By LARRY WOODY
Every year there’s a tiresome phrase or over-worked catch-word that worms its way into our cultural dialogue.
This year’s winner is “actually.”
It’s usage has actually become so common-place that it can actually drive you nuts. (See? Even I’m actually doing it now.)
It’s not just over-used in everyday conversation; even TV newsmen and commentators can’t manage to complete a sentence without using “actually.”
“The robbers actually were apprehended by a little old lady on roller skates.”
“Bob said he actually proposed to Melba just before the boat sank.”
“The congressman said he actually didn’t know what happened to the missing campaign funds.”
“According to our Doppler radar there is actually some rain in the forecast, although we actually aren’t sure about it.”
“A big whale actually ate Jonah.”
“The car actually came to rest on top of the outhouse.”
“Barbara Jean actually ran off with a gang of bikers.”
“Bob said he didn’t actually care if Barbara Jean came back.”
“The bikers actually brought her back the next day.”
I don’t actually know why everybody started using ‘actually’ in every sentence, and I actually don’t give an actual hoot -- except that, actually, it’s irritating.
Back in the Dark Ages when I was in journalism school we were taught to avoid littering our missives with such deadwood verbiage, but apparently (actually?) that’s not the case nowadays.
One my grumpy old professors delighted in taking a red-grease pencil to my literary submissions and striking out all extraneous words.
When I’d get my papers back, they would look like they had been dipped in red ink.
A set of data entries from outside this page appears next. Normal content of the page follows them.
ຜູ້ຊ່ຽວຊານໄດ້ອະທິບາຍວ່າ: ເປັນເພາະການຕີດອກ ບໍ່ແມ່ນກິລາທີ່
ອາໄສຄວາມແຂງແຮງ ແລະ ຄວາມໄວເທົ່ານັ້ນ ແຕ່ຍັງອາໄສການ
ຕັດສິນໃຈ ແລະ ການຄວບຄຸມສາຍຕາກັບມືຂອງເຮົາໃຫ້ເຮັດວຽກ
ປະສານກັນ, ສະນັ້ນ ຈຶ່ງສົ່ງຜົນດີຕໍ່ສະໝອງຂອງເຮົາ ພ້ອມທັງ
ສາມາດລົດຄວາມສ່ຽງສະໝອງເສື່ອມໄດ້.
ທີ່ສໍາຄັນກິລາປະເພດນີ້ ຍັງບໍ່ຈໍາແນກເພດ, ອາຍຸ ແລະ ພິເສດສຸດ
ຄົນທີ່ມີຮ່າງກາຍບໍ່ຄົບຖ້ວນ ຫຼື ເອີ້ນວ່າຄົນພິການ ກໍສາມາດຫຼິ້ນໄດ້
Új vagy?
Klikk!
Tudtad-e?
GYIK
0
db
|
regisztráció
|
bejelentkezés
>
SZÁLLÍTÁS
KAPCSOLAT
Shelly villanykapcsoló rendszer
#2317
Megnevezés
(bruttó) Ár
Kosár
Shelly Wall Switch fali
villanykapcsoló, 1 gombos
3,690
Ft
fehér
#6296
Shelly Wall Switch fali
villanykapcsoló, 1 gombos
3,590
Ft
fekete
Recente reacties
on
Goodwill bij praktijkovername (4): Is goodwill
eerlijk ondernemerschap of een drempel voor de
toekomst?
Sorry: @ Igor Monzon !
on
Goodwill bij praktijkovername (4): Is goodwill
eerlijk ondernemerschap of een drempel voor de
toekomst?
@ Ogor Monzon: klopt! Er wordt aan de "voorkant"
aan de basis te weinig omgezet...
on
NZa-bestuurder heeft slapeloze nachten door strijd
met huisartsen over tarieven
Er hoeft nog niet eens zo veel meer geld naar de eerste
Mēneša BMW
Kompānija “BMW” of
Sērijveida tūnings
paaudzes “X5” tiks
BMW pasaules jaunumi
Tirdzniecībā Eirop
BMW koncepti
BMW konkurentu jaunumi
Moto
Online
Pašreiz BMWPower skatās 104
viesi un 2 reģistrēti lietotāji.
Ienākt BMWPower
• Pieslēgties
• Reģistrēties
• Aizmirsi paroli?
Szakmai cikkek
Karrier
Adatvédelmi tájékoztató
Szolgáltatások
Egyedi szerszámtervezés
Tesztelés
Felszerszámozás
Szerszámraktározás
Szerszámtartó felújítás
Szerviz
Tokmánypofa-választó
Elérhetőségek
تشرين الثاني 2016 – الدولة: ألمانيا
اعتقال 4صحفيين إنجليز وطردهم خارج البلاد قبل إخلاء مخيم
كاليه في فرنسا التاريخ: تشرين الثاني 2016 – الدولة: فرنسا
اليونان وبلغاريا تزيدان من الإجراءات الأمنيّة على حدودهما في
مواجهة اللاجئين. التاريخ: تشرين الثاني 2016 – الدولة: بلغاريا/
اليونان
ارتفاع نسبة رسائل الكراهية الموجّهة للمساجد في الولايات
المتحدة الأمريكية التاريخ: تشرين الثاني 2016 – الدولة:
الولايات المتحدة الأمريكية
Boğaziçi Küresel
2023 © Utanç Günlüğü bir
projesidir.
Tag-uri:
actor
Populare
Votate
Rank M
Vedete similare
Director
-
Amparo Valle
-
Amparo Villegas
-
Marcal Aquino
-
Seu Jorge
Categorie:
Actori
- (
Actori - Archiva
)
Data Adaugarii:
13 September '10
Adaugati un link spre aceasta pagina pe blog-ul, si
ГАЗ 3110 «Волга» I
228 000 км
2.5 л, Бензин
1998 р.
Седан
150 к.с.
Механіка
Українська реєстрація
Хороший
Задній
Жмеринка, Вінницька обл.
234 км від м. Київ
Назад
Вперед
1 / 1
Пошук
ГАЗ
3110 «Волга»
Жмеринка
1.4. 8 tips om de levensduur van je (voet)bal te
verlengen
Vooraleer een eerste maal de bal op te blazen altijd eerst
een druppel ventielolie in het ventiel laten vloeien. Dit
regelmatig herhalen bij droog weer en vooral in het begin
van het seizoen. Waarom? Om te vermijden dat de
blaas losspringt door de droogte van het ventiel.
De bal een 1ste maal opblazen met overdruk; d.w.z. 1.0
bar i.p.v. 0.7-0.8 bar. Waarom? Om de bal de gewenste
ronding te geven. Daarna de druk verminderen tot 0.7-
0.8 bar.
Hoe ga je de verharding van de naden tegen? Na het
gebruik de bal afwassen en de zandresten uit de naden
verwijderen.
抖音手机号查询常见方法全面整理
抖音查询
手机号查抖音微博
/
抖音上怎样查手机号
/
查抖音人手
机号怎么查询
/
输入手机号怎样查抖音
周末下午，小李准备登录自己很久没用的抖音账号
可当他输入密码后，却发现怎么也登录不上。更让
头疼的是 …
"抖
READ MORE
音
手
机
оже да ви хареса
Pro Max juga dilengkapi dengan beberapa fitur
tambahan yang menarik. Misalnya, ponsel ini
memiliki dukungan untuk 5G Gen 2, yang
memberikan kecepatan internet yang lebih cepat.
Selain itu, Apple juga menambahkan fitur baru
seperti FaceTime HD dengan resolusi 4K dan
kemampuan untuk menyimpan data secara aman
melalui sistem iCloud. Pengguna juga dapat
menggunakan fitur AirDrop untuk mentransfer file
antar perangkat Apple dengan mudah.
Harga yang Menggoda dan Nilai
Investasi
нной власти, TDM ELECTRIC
More words were X-ed out than were left in.
Professor Grump also detested cliches, even in weather reports. How come, he wondered, we never heard of golfers using hail-sized golf balls?
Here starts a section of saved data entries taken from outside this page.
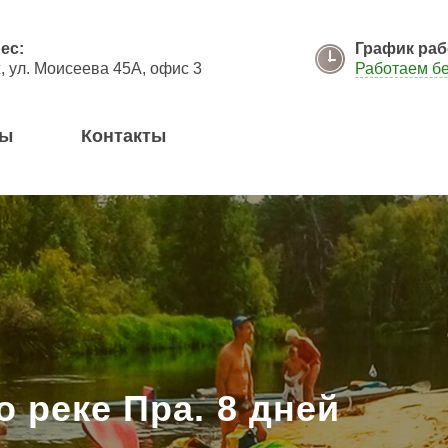
я кнопку "Отправить", я даю согласие на обработку моих персональных данных в соответствии с
ес:
График раб
 ул. Моисеева 45А, офис 3
Работаем б
вы
Контакты
о реке Пра. 8 дней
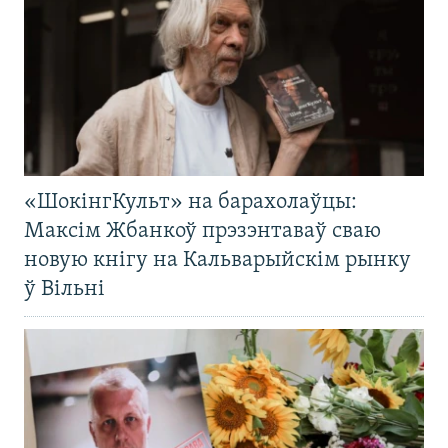
«ШокінгКульт» на барахолаўцы:
Максім Жбанкоў прэзэнтаваў сваю
новую кнігу на Кальварыйскім рынку
ў Вільні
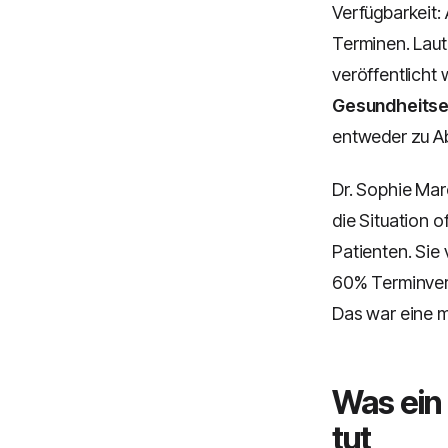
Verfügbarkeit
Terminen. Laut 
veröffentlicht
Gesundheitsei
entweder zu A
Dr. Sophie Marc
die Situation 
Patienten. Sie
60% Terminver
Das war eine 
Was ein
tut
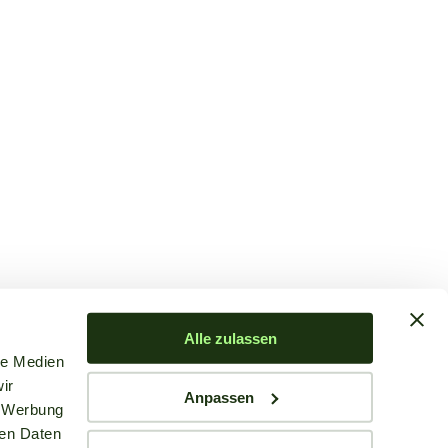
Alle zulassen
le Medien
ir
Anpassen
, Werbung
ren Daten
It was painful to see my purple prose drawn and quartered like a turkey at Thanksgiving -- I’ll bet he wouldn’t have slashed Keats’ feature on coed bikini beach volleyball like that -- but after I cooled off I had to admit the stuff read much better. Well, shorter, anyway.
That’s what’s wrong with journalism today. We need more grumpy old professors armed with red grease pencils.
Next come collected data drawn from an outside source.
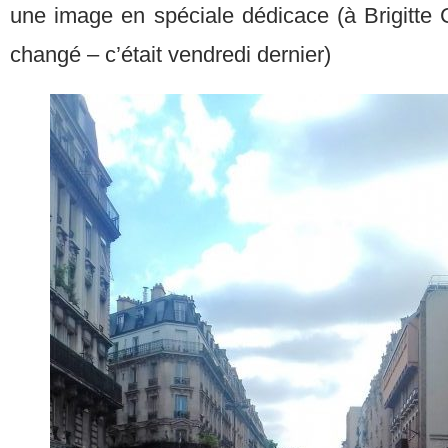
une image en spéciale dédicace (à Brigitte 
changé – c’était vendredi dernier)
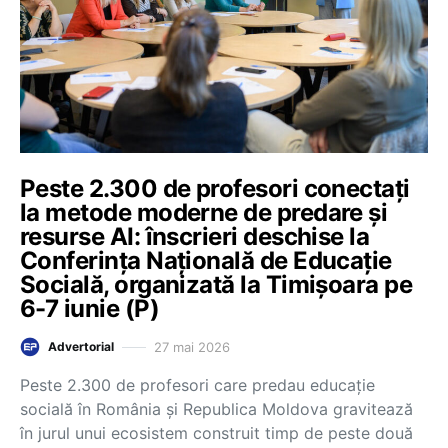
Peste 2.300 de profesori conectați
la metode moderne de predare și
resurse AI: înscrieri deschise la
Conferința Națională de Educație
Socială, organizată la Timișoara pe
6-7 iunie (P)
27 mai 2026
Advertorial
Peste 2.300 de profesori care predau educație
socială în România și Republica Moldova gravitează
în jurul unui ecosistem construit timp de peste două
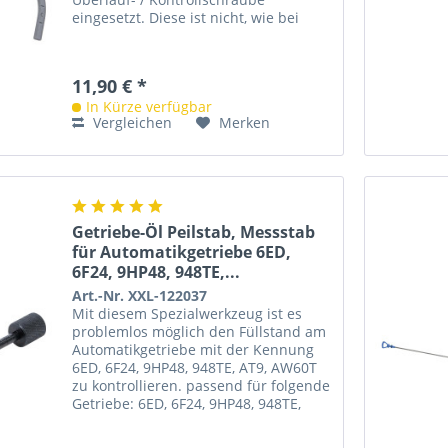
eingesetzt. Diese ist nicht, wie bei
anderen Getrieben, bis zur...
11,90 € *
In Kürze verfügbar
Vergleichen
Merken
Getriebe-Öl Peilstab, Messstab
für Automatikgetriebe 6ED,
6F24, 9HP48, 948TE,...
Art.-Nr. XXL-122037
Mit diesem Spezialwerkzeug ist es
problemlos möglich den Füllstand am
Automatikgetriebe mit der Kennung
6ED, 6F24, 9HP48, 948TE, AT9, AW60T
zu kontrollieren. passend für folgende
Getriebe: 6ED, 6F24, 9HP48, 948TE,
AT9, AW60T...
Of course today’s students don’t know what a red grease pencil is. (It’s an artifact that was used to make “corrections” on “copy” that had been “typed” on “paper.”) There may be one in a museum somewhere, in-between the beaver hats and the buggy whips.
Back in the old days, if someone had dared turn in a paper liberally sprinkled with useless, trifling words like “actually,” my old professor would have melted down an entire box of red grease pencils X-ing them out. I actually believe that.
I realize that, compared to famine and pestilence and the designated-hitter rule, the over-use of “actually” is not that big a deal at the window of the world’s Complaint Department.
But that still doesn’t keep it from actually driving me nuts.